Anyway, I ran over to Mommy to grab the bag, and Mommy said, "No, Puppy, no this is for Big Girl's wedding." Everybody knows me and Squeak always get the bags, what did she mean "No"? And what the heck is "wedding"?
The other day Mom was talking to my Little Girl and Mommy said, "Mindy and Matt's wedding...", so this wedding thing is for Matt too. Well, I need to know what wedding is, cause I don't like Matt anymore. He has that weird haircut and he makes fun of my pink sweater. Can't a guy just wear his sweater, without some other guy saying stuff? And Diary you should see what he wears, Squeak and me think he looks like a dumbhead, and he doesn't even have hair.

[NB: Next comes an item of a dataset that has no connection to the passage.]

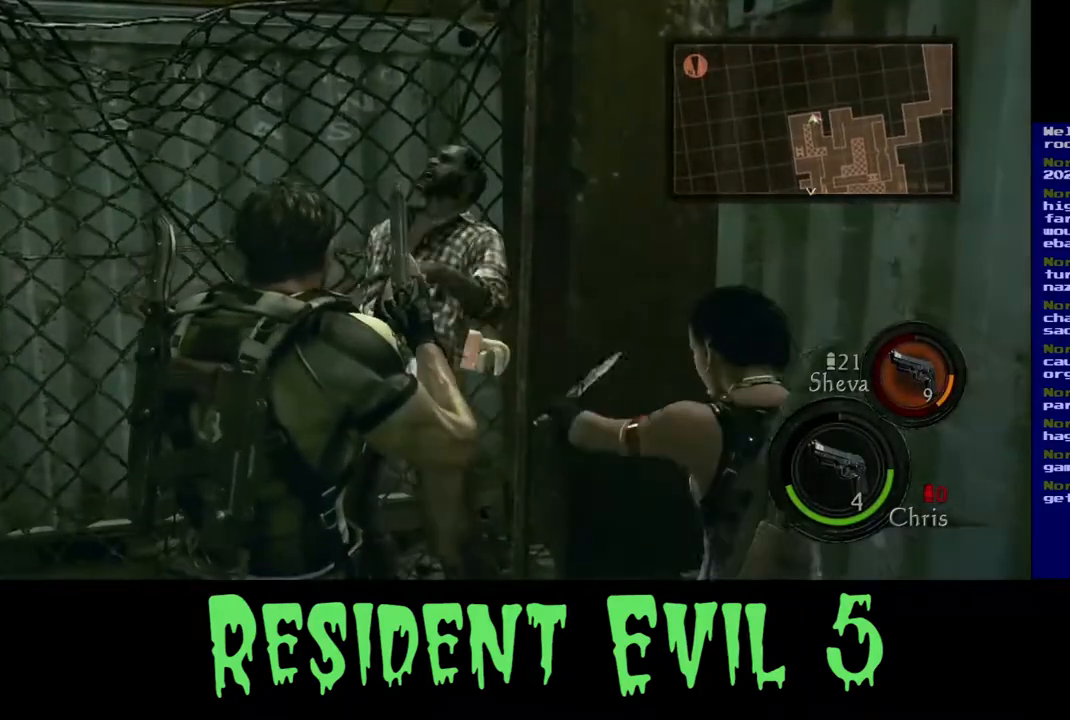
{"dt_ms": 500, "buttons": ["X"], "left_stick": "center", "right_stick": "center", "events": [[83, "X", "up"], [183, "X", "down"], [217, "left_stick", "up"], [317, "X", "up"], [400, "X", "down"], [433, "left_stick", "center"]]}
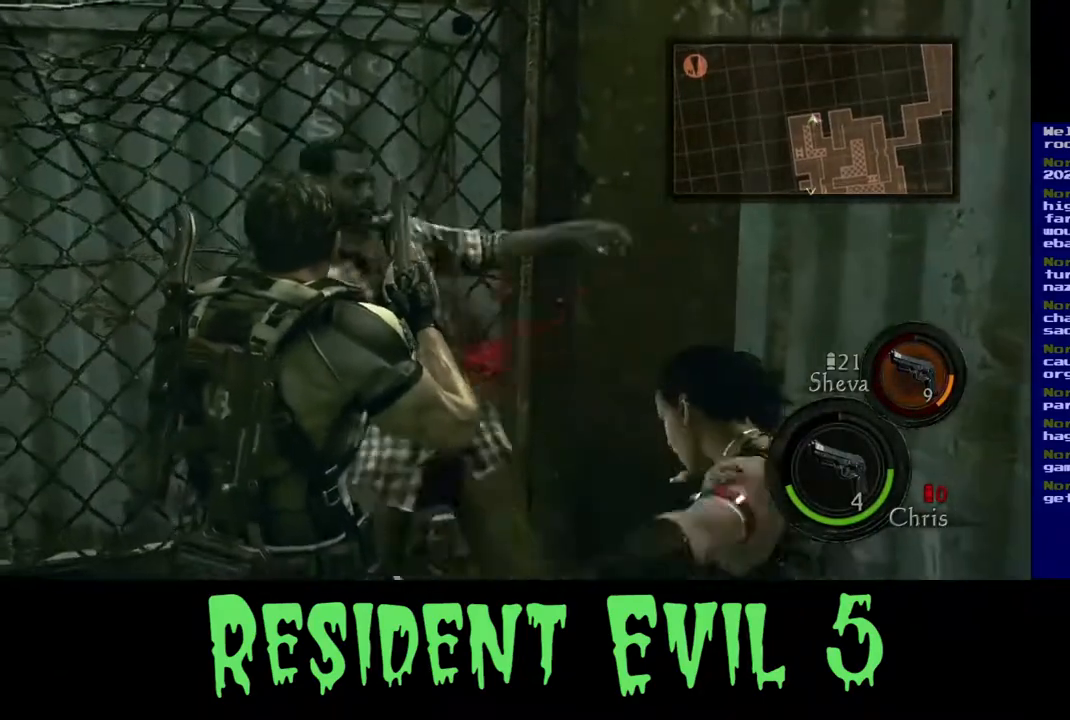
{"dt_ms": 500, "buttons": [], "left_stick": "center", "right_stick": "center", "events": [[33, "X", "up"], [117, "X", "down"], [200, "left_stick", "up-right"], [367, "left_stick", "center"], [483, "X", "up"]]}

I think I am going to ask Mommy if Big Girl can wedding me and Squeak. Big Girl loves me more than Baldy, we're both blondes (Mommy says all her kids are blondes, whatever that is, it must be good, cause Mommy smiles) and she smooches me all the time. Big Girl says, "Smooch me Puppy!" and then kiss, kiss, kiss. I don't like it, and I try to tell her big boys like me and Squeak don't want to be smooched, but she never listens. I hate being so adorable, everyone wants to smooch me! So anyway, nobody ever says "Smooch me Baldy", not Mommy or Daddy or Squeak or Little Girl or even Big Girl, they just want to smooch me. I think Big Girl will want to wedding me more than Baldy-Dumbhead. I'm gonna ask Mommy right now.